Exercise details: Your task is to give the number of lines in the listing that include "Double", and nothing else.

▶

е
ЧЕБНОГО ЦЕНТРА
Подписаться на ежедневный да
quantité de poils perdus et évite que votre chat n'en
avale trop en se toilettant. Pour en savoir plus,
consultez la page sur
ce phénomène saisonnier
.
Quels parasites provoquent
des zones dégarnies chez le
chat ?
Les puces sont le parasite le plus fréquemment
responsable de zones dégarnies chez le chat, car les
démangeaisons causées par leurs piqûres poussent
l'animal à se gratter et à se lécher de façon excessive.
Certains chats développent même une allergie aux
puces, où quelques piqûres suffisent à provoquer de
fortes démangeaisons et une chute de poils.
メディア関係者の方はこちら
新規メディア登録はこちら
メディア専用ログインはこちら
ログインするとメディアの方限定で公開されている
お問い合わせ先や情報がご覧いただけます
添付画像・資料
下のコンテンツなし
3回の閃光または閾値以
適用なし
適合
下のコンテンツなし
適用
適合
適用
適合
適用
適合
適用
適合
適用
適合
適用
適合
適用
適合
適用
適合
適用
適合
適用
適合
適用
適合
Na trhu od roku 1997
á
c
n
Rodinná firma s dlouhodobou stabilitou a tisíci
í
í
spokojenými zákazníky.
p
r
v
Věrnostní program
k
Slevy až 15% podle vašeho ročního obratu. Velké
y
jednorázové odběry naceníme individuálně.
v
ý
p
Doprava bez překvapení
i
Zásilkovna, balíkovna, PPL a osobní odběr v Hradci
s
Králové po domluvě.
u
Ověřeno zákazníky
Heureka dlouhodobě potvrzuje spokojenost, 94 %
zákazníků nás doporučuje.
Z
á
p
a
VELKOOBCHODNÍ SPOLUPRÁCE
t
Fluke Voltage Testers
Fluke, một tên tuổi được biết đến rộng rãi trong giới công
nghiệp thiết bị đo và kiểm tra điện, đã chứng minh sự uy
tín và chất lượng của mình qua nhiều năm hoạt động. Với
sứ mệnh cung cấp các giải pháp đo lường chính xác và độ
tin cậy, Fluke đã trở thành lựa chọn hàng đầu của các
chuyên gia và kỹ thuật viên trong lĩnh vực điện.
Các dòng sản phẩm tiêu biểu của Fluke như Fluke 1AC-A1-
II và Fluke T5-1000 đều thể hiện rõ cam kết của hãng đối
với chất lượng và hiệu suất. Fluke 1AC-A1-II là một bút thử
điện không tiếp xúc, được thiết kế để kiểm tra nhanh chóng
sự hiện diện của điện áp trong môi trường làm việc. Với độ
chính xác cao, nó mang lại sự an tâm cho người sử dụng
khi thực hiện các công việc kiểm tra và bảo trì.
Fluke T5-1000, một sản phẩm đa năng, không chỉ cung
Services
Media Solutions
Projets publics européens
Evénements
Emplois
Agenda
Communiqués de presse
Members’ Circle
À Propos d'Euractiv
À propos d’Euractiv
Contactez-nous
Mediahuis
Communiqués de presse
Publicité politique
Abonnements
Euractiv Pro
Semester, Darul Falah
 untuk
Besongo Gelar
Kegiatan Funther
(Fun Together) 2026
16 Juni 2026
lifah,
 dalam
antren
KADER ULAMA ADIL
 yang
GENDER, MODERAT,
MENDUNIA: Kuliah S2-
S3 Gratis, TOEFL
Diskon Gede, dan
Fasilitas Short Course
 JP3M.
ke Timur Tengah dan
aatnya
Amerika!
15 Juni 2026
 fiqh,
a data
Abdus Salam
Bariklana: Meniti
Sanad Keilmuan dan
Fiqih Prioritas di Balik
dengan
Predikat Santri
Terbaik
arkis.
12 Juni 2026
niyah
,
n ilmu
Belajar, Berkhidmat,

◀
▶

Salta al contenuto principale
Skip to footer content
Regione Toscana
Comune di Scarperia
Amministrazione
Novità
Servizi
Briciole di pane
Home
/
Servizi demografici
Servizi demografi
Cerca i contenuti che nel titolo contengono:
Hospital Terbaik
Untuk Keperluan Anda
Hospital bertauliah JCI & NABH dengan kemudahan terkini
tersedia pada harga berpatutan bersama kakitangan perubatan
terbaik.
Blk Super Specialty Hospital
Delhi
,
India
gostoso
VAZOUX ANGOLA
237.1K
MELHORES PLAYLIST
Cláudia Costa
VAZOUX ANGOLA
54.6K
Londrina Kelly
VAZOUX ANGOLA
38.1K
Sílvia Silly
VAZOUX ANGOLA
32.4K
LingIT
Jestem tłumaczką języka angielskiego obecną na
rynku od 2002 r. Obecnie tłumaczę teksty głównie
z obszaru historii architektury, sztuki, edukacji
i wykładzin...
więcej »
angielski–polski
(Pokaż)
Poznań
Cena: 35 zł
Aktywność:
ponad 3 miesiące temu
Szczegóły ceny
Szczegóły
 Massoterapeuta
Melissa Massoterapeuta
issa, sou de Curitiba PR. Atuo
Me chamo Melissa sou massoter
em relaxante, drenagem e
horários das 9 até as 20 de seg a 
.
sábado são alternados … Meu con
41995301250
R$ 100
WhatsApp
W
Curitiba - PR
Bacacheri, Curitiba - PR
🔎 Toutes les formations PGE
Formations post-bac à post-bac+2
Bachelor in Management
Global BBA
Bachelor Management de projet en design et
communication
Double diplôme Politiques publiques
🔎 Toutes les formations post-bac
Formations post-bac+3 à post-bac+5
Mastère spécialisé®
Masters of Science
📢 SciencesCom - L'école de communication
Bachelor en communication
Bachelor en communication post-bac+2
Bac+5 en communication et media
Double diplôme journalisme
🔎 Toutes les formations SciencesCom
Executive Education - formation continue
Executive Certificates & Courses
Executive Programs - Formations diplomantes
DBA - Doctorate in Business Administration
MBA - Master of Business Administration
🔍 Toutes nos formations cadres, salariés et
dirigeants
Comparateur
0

◀

Task output: 2